RECORDED INFORMATION -
=== Section Start ===
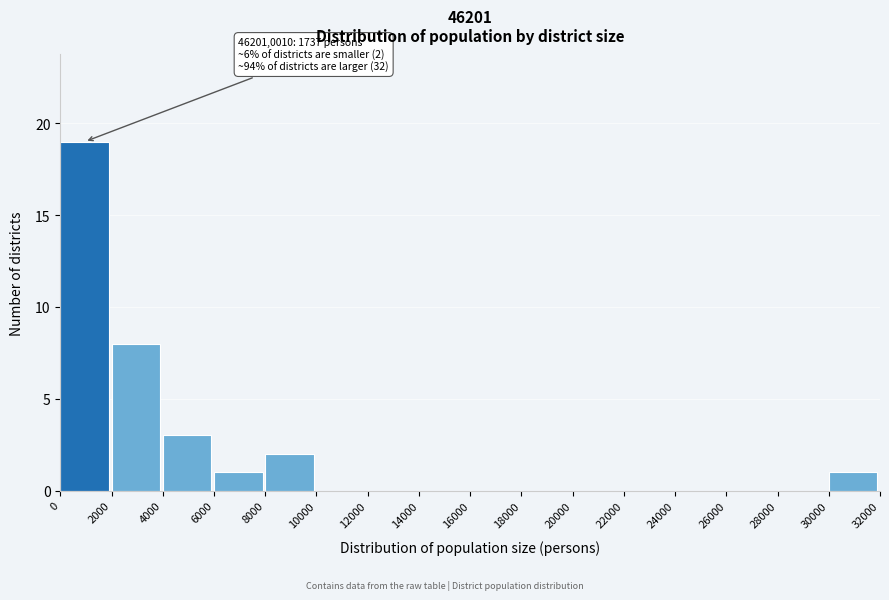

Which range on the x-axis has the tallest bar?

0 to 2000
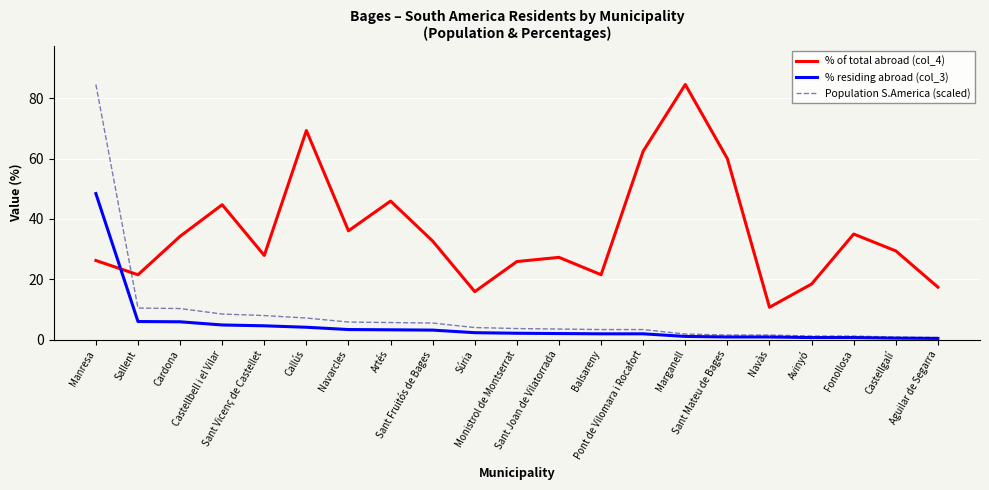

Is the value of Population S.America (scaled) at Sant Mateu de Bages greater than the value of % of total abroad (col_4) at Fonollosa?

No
=== Section End ===
=== Section Start ===
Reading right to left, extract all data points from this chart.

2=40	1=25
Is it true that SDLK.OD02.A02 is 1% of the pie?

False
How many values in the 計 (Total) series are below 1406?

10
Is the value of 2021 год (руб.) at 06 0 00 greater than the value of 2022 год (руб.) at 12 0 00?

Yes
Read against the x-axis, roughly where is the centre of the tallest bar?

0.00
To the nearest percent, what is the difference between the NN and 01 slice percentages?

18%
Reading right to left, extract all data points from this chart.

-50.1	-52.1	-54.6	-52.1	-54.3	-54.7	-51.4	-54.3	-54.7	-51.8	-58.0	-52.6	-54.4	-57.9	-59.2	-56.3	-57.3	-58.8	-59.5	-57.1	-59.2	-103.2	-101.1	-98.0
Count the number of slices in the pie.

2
=== Section End ===
Collect each line from the records above that contains the string "than", treating uppercase and lowercase letters as different.

ANSWER FOR THE TASK -
Is the value of Population S.America (scaled) at Sant Mateu de Bages greater than the value of % of total abroad (col_4) at Fonollosa?
Is the value of 2021 год (руб.) at 06 0 00 greater than the value of 2022 год (руб.) at 12 0 00?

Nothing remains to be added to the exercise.